▶ **EXERCISES TO COMPLETE**:
- a) According to the anthology review, how many anthologies were in the Flashing Swords series?
- b) Continue the anthology review from its last sentence.

▶ **SELECTED TEXT**:

________________________________________

Book coverWell, after reading Flashing Swords #2, I picked up the other entry in the series of anthologies (there were five total) that I had (and that I bought at the same time ten years ago).

Again, this is a collection of sword-and-sorcery novellas by a small circle of writers from the time period with an introduction by Carter.

The stories include:

  • “The Bagful of Dreams” by Jack Vance, a story of Cugel the Clever. Cugel is down on his luck, and he meets up with a wizard with a bagful of dreams on his way to impress a royal personage and win a prize. But Iolo and Cugel beset and try to best each other beforehand and before the Duke.
  • “The Tupilak” by Poul Anderson is part of a series about human/merfolk hybrids seeking to find their vanished kind. They come to a cold land where colonists from abroad are suffering and are hounded by invaders from the north, and the merfolk intervene to try to save them.
  • “Storm in a Bottle” by John Jakes, a Brak the Barbarian story which starts with Brak as a captive brought into a strange town under threat from a dark mage who might be leading barbarians in the hills against them. Brak breaks free and finds that the threat comes from closer to home.
  • “Swords against the Marluk” by Katherine Kurtz which is part of the Deryni series. Apparently, it’s an event that the books mention but did not cover, and it’s how one new king defeated a magickal rival with magic of his own and a Deryni on his side. I didn’t get much out of it because I haven’t read the books.

________________________________________

▶ **RECORDED INFORMATION**:
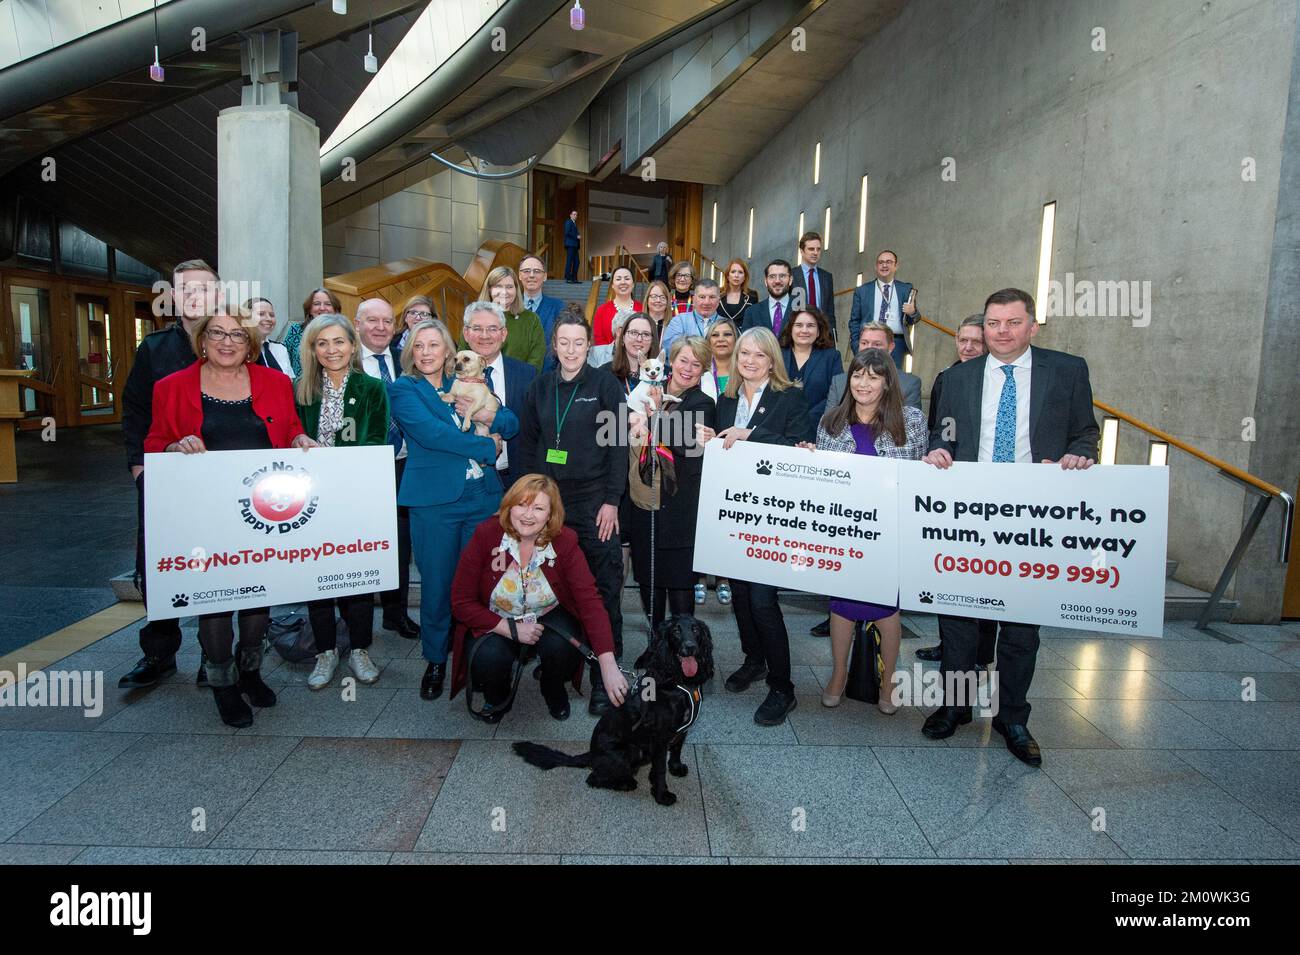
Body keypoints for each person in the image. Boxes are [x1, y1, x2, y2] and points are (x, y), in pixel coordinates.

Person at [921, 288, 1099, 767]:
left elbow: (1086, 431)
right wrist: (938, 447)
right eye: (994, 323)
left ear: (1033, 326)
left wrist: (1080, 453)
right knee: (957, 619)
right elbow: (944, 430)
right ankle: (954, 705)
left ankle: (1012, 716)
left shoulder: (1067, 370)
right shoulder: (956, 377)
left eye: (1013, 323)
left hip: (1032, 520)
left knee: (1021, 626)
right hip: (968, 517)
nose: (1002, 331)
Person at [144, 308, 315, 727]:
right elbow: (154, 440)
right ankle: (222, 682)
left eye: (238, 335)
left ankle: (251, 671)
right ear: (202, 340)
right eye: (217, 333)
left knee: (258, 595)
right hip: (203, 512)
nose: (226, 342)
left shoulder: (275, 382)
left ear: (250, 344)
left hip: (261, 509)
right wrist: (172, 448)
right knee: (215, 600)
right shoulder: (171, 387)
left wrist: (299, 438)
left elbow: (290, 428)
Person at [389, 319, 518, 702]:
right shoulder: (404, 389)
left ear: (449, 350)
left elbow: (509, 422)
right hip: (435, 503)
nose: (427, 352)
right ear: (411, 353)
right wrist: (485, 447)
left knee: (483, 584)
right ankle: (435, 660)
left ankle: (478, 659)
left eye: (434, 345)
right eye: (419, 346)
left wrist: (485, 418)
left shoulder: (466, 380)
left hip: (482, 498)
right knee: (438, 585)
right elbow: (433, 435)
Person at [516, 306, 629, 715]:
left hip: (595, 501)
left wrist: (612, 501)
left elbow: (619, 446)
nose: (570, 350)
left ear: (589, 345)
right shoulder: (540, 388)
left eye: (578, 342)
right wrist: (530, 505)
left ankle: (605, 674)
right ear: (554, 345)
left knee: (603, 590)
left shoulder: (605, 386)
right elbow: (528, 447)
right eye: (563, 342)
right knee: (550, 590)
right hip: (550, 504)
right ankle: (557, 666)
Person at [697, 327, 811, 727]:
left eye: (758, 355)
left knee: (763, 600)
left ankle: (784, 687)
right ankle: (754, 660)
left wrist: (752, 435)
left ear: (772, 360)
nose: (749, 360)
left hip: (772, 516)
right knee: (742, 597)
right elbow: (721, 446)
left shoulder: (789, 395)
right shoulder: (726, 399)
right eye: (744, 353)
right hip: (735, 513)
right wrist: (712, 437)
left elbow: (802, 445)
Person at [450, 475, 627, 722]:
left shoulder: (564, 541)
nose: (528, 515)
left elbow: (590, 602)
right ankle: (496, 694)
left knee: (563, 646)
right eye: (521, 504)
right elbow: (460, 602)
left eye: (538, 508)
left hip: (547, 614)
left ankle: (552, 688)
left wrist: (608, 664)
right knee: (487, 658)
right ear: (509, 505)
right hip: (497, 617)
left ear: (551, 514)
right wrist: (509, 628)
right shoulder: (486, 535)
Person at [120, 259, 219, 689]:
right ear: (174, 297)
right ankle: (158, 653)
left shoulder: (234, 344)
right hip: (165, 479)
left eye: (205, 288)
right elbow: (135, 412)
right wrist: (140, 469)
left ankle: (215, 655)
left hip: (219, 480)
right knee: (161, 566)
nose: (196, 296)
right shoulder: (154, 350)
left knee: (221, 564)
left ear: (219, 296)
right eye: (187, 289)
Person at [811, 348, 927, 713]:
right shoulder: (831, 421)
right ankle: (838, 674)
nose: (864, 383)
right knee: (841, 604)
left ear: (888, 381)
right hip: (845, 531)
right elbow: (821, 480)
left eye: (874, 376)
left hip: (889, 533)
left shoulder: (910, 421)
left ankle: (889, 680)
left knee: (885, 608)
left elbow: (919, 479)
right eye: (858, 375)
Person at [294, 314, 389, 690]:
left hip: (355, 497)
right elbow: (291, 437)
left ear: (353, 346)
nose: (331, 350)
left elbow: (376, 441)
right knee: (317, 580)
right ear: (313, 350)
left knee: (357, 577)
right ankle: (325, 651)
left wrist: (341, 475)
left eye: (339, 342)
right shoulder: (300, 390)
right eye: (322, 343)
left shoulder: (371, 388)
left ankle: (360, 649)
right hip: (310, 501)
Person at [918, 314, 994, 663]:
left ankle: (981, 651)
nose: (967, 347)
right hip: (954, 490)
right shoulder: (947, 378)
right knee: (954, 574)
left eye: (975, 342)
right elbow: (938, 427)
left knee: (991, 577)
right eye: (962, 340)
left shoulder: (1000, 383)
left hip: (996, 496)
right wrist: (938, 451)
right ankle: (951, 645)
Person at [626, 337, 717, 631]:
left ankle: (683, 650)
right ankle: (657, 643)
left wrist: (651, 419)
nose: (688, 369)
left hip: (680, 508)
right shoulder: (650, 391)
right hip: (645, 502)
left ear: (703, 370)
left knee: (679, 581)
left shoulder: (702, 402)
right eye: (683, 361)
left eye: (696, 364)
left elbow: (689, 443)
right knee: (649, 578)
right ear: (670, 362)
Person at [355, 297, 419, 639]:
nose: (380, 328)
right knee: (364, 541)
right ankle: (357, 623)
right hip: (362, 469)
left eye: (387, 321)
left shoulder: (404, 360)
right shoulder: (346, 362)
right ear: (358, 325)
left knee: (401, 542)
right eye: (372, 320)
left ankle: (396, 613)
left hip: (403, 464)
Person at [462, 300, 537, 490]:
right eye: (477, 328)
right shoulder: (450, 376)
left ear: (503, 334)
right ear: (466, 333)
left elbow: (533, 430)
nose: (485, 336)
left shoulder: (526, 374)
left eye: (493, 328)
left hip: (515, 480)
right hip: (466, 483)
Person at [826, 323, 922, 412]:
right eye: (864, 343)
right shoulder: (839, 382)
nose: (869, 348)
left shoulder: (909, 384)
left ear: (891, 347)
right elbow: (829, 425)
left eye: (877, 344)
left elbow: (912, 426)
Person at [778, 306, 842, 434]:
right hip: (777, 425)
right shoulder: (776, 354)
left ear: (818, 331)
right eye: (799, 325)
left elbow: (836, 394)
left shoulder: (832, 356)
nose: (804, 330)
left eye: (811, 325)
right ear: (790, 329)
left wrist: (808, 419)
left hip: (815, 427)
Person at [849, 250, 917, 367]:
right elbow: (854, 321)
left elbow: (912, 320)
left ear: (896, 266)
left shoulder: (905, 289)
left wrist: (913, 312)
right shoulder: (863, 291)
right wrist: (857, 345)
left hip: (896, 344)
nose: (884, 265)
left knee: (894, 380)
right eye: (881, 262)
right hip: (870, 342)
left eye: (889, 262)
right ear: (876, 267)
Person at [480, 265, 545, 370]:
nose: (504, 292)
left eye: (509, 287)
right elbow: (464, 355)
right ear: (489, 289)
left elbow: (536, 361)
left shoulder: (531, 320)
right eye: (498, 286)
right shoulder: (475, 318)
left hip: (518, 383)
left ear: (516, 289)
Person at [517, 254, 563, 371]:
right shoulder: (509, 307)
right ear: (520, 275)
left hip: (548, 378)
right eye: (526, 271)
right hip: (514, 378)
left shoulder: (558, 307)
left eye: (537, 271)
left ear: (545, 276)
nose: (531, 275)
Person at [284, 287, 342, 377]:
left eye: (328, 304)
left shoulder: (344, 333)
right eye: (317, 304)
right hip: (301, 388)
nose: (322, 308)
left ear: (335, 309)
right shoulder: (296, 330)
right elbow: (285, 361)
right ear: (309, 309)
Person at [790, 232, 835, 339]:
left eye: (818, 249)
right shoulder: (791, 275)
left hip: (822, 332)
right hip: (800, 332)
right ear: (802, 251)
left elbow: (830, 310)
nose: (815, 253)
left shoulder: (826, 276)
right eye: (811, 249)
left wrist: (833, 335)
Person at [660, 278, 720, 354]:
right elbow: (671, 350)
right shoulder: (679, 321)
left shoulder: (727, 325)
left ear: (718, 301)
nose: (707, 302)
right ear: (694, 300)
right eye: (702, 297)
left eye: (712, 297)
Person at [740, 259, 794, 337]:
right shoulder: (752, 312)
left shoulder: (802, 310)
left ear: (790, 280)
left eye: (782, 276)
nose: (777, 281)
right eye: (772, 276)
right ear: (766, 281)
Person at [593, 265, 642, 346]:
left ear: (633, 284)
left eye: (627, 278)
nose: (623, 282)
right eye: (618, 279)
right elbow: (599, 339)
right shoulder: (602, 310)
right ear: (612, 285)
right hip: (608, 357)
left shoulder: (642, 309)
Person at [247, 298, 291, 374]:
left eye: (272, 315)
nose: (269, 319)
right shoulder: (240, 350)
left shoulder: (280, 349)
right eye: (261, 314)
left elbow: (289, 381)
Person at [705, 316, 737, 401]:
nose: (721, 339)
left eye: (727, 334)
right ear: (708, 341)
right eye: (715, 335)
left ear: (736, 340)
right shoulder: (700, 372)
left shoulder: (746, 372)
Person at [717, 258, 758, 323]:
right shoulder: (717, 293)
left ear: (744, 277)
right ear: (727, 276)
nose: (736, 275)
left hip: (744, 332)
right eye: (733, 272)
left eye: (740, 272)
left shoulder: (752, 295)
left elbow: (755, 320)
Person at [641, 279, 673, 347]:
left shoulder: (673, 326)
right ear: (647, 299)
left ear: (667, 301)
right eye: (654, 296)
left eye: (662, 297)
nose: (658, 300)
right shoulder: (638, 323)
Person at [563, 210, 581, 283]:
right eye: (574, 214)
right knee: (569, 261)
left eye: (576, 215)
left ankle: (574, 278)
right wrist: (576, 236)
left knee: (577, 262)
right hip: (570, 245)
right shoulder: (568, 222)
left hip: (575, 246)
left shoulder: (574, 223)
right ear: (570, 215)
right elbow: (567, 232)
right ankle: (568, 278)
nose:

________________________________________

▶ **EXPECTED RESPONSES**:
- a) Five.

- b)
  • “The Lands Beyond The World” by Michael Moorcock wherein Elric finds himself in another world having traveled through a gate and having had some adventures there. He is on his way back when he encounters a woman in trouble, on the run from an ancient sorceror who wants to resurrect an old love in her, and Elric tries to protect her.

I liked the Cugel story; I might have read the Brak story in middle school or high school; and the Elric stories are growing on me. I don’t know that any of it will stick with me, but it was for the most part a pleasant passage of a couple of hours. The context-switching between the stories, with completely different rules and whatnot, was kind of difficult. Probably easier if one is more used to anthologies and definitely easier if you’re familiar with each story’s particular mythos from other works.

So will I pick up the other three books in the series? Well, if I see them at a book sale, perhaps, but I don’t think I’ll order them.

So will this conclude Brian J.’s year of sword-and-sorcery? Maybe not.